> **Dataset extract**
* Start *
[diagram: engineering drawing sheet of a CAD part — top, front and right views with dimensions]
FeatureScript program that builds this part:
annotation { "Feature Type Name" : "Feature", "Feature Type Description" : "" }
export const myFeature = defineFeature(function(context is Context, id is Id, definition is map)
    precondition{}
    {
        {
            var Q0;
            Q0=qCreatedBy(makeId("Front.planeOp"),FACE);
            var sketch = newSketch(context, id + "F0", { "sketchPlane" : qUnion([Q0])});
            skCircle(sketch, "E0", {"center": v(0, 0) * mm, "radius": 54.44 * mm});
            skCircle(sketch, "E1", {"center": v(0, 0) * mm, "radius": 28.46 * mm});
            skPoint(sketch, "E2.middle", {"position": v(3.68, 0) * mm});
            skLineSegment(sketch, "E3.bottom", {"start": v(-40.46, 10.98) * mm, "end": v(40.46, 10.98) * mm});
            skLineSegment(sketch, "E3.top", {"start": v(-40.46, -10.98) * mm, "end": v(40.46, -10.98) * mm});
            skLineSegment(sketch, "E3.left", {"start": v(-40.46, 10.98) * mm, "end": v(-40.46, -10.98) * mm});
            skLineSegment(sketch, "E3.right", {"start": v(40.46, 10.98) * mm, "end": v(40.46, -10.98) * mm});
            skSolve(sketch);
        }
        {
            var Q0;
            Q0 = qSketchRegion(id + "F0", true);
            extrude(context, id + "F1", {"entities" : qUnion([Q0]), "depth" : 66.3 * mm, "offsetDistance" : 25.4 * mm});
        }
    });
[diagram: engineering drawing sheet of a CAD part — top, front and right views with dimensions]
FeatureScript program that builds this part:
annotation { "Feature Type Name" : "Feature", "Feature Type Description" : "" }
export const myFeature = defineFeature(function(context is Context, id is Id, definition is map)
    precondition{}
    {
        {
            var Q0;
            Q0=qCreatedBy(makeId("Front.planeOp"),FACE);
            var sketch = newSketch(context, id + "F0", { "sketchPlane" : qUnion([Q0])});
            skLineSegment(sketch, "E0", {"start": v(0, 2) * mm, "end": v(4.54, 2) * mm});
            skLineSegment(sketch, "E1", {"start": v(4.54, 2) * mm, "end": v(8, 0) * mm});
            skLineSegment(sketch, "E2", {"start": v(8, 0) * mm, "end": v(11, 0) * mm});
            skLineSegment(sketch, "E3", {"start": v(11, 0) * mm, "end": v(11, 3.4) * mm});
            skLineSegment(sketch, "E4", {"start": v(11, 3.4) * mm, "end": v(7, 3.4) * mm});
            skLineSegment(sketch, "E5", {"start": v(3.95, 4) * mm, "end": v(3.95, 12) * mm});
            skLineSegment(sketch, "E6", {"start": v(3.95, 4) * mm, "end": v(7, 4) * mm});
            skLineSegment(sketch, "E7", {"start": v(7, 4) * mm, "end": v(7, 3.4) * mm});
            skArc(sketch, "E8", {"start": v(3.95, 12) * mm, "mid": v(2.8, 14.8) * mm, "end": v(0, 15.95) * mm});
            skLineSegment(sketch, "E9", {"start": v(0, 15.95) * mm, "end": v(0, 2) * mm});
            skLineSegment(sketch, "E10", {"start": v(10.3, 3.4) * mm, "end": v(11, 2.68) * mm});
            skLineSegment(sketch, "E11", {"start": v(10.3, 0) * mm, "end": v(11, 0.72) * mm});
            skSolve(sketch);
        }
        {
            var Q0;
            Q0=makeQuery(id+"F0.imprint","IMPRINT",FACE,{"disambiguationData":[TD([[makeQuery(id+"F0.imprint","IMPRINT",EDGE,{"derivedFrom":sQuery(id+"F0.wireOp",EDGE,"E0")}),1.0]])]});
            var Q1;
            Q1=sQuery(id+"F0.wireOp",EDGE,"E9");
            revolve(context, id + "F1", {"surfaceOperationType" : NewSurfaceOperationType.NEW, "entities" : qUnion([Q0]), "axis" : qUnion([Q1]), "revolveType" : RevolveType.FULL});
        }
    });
* End *
> **Exercise directions**
Reproduce all of the items above with each occurrence of "myFeature" replaced by "buildPart", leaving everything else unchanged.

> **Output for this task**
[diagram: engineering drawing sheet of a CAD part — top, front and right views with dimensions]
FeatureScript program that builds this part:
annotation { "Feature Type Name" : "Feature", "Feature Type Description" : "" }
export const buildPart = defineFeature(function(context is Context, id is Id, definition is map)
    precondition{}
    {
        {
            var Q0;
            Q0=qCreatedBy(makeId("Front.planeOp"),FACE);
            var sketch = newSketch(context, id + "F0", { "sketchPlane" : qUnion([Q0])});
            skCircle(sketch, "E0", {"center": v(0, 0) * mm, "radius": 54.44 * mm});
            skCircle(sketch, "E1", {"center": v(0, 0) * mm, "radius": 28.46 * mm});
            skPoint(sketch, "E2.middle", {"position": v(3.68, 0) * mm});
            skLineSegment(sketch, "E3.bottom", {"start": v(-40.46, 10.98) * mm, "end": v(40.46, 10.98) * mm});
            skLineSegment(sketch, "E3.top", {"start": v(-40.46, -10.98) * mm, "end": v(40.46, -10.98) * mm});
            skLineSegment(sketch, "E3.left", {"start": v(-40.46, 10.98) * mm, "end": v(-40.46, -10.98) * mm});
            skLineSegment(sketch, "E3.right", {"start": v(40.46, 10.98) * mm, "end": v(40.46, -10.98) * mm});
            skSolve(sketch);
        }
        {
            var Q0;
            Q0 = qSketchRegion(id + "F0", true);
            extrude(context, id + "F1", {"entities" : qUnion([Q0]), "depth" : 66.3 * mm, "offsetDistance" : 25.4 * mm});
        }
    });
[diagram: engineering drawing sheet of a CAD part — top, front and right views with dimensions]
FeatureScript program that builds this part:
annotation { "Feature Type Name" : "Feature", "Feature Type Description" : "" }
export const buildPart = defineFeature(function(context is Context, id is Id, definition is map)
    precondition{}
    {
        {
            var Q0;
            Q0=qCreatedBy(makeId("Front.planeOp"),FACE);
            var sketch = newSketch(context, id + "F0", { "sketchPlane" : qUnion([Q0])});
            skLineSegment(sketch, "E0", {"start": v(0, 2) * mm, "end": v(4.54, 2) * mm});
            skLineSegment(sketch, "E1", {"start": v(4.54, 2) * mm, "end": v(8, 0) * mm});
            skLineSegment(sketch, "E2", {"start": v(8, 0) * mm, "end": v(11, 0) * mm});
            skLineSegment(sketch, "E3", {"start": v(11, 0) * mm, "end": v(11, 3.4) * mm});
            skLineSegment(sketch, "E4", {"start": v(11, 3.4) * mm, "end": v(7, 3.4) * mm});
            skLineSegment(sketch, "E5", {"start": v(3.95, 4) * mm, "end": v(3.95, 12) * mm});
            skLineSegment(sketch, "E6", {"start": v(3.95, 4) * mm, "end": v(7, 4) * mm});
            skLineSegment(sketch, "E7", {"start": v(7, 4) * mm, "end": v(7, 3.4) * mm});
            skArc(sketch, "E8", {"start": v(3.95, 12) * mm, "mid": v(2.8, 14.8) * mm, "end": v(0, 15.95) * mm});
            skLineSegment(sketch, "E9", {"start": v(0, 15.95) * mm, "end": v(0, 2) * mm});
            skLineSegment(sketch, "E10", {"start": v(10.3, 3.4) * mm, "end": v(11, 2.68) * mm});
            skLineSegment(sketch, "E11", {"start": v(10.3, 0) * mm, "end": v(11, 0.72) * mm});
            skSolve(sketch);
        }
        {
            var Q0;
            Q0=makeQuery(id+"F0.imprint","IMPRINT",FACE,{"disambiguationData":[TD([[makeQuery(id+"F0.imprint","IMPRINT",EDGE,{"derivedFrom":sQuery(id+"F0.wireOp",EDGE,"E0")}),1.0]])]});
            var Q1;
            Q1=sQuery(id+"F0.wireOp",EDGE,"E9");
            revolve(context, id + "F1", {"surfaceOperationType" : NewSurfaceOperationType.NEW, "entities" : qUnion([Q0]), "axis" : qUnion([Q1]), "revolveType" : RevolveType.FULL});
        }
    });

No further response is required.